Diharapkan, para pelaku konveksi bergerak bersama yang tersentralisasi dalam satu wadah quality control yang besar atau kelompok seperti dibawah naungan Bumdes, baru bisa maju. Karena jika mendiri sendiri-sendiri akan sulit berkembang.

Kepala Desa Pagutan, Subandi SH sangat merespon positif segala masukan dari Disperindag NTB. Tentu apa yang menjadi hajatan bersama agar bisa bersinergi berjalan secara berkelanjutan.

"Kami bersama masyarakat sepakat kedepan dengan ide ingin bangun satu tempat khusus untuk konveksi, lalu buat MoU kerjasama dengan sekolah-sekolah untuk penuhi kebutuhan seragam," respon Subandi, Jum'at (21/7/2023).

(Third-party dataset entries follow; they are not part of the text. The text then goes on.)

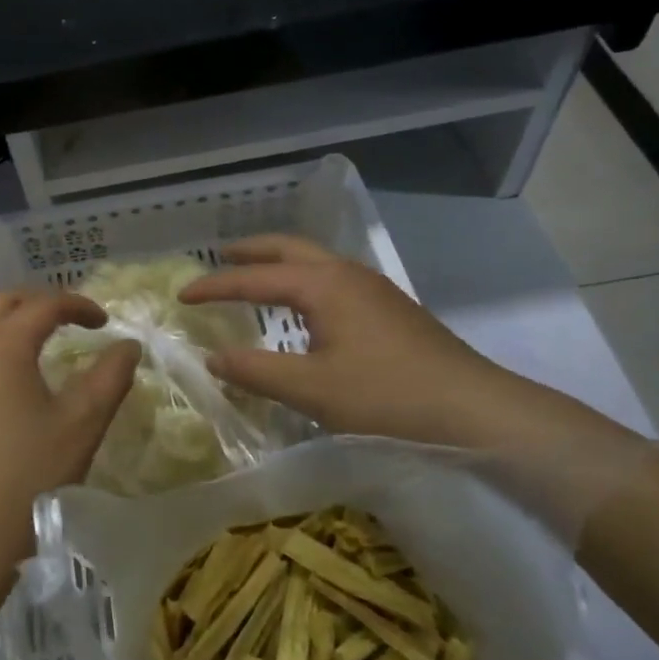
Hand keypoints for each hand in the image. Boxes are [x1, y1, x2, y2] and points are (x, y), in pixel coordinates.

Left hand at [0, 290, 139, 581]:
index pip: (44, 304)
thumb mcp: (83, 425)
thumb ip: (110, 376)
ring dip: (3, 326)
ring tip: (31, 348)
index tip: (103, 322)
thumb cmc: (30, 477)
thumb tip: (128, 345)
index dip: (77, 305)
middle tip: (66, 323)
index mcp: (3, 344)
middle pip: (0, 303)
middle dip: (37, 303)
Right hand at [178, 235, 549, 447]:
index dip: (214, 286)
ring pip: (315, 262)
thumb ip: (255, 371)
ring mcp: (374, 290)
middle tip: (219, 256)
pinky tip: (304, 309)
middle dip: (251, 251)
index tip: (182, 295)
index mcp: (323, 285)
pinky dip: (303, 281)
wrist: (476, 410)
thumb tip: (211, 357)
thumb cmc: (386, 396)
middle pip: (289, 249)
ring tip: (255, 277)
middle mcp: (347, 275)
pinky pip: (332, 280)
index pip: (254, 278)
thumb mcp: (311, 389)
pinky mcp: (391, 310)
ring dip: (280, 263)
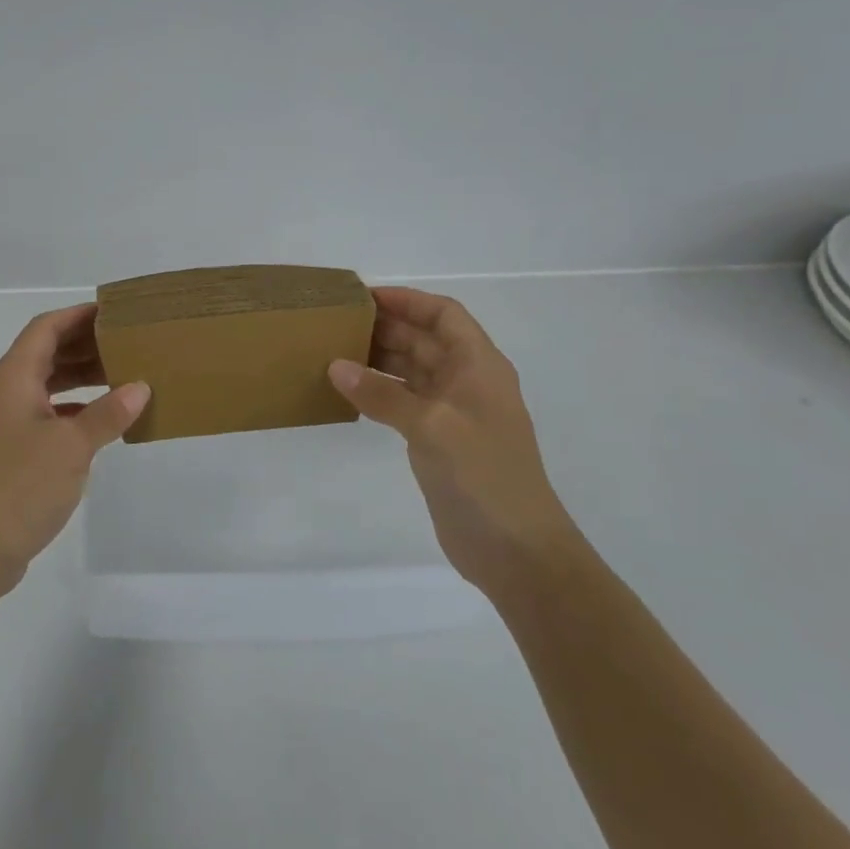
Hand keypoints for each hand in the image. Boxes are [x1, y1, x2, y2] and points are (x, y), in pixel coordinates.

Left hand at [0, 304, 149, 595]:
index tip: (115, 312)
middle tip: (128, 343)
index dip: (78, 315)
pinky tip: (102, 421)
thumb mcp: (71, 445)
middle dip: (85, 345)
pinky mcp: (12, 454)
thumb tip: (139, 387)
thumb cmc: (18, 486)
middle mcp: (7, 392)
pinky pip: (48, 415)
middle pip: (47, 353)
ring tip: (123, 376)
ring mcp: (7, 424)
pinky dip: (75, 410)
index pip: (46, 328)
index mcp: (14, 377)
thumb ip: (107, 413)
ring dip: (81, 377)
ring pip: (48, 385)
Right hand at [328, 287, 578, 594]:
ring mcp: (453, 412)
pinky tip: (348, 391)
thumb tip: (335, 366)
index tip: (363, 297)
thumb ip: (382, 394)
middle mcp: (467, 381)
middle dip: (385, 327)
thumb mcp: (431, 426)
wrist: (516, 551)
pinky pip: (403, 401)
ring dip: (378, 359)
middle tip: (336, 323)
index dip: (407, 300)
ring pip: (411, 370)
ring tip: (333, 351)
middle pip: (424, 339)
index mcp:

Diakui, masyarakat masih berjalan mandiri, mereka bentuk koperasi, kemitraan, sampai memasarkan produknya sendiri melalui online.

Sementara intervensi Pemdes selama ini telah membantu sejak tahun 2020. Melakukan pembinaan dan pelatihan, sampai pengadaan mesin jahit atau obras.

" Kami sudah hadir membantu dengan kebijakan-kebijakan yang berpihak pada mereka, tinggal kedepan bagaimana kita bersatu padu, bergerak bersama agar " Semua Jaya" sesuai merk yang kita cetuskan supaya dapat menyaingi Tiga Jaya," tandasnya. (Irs).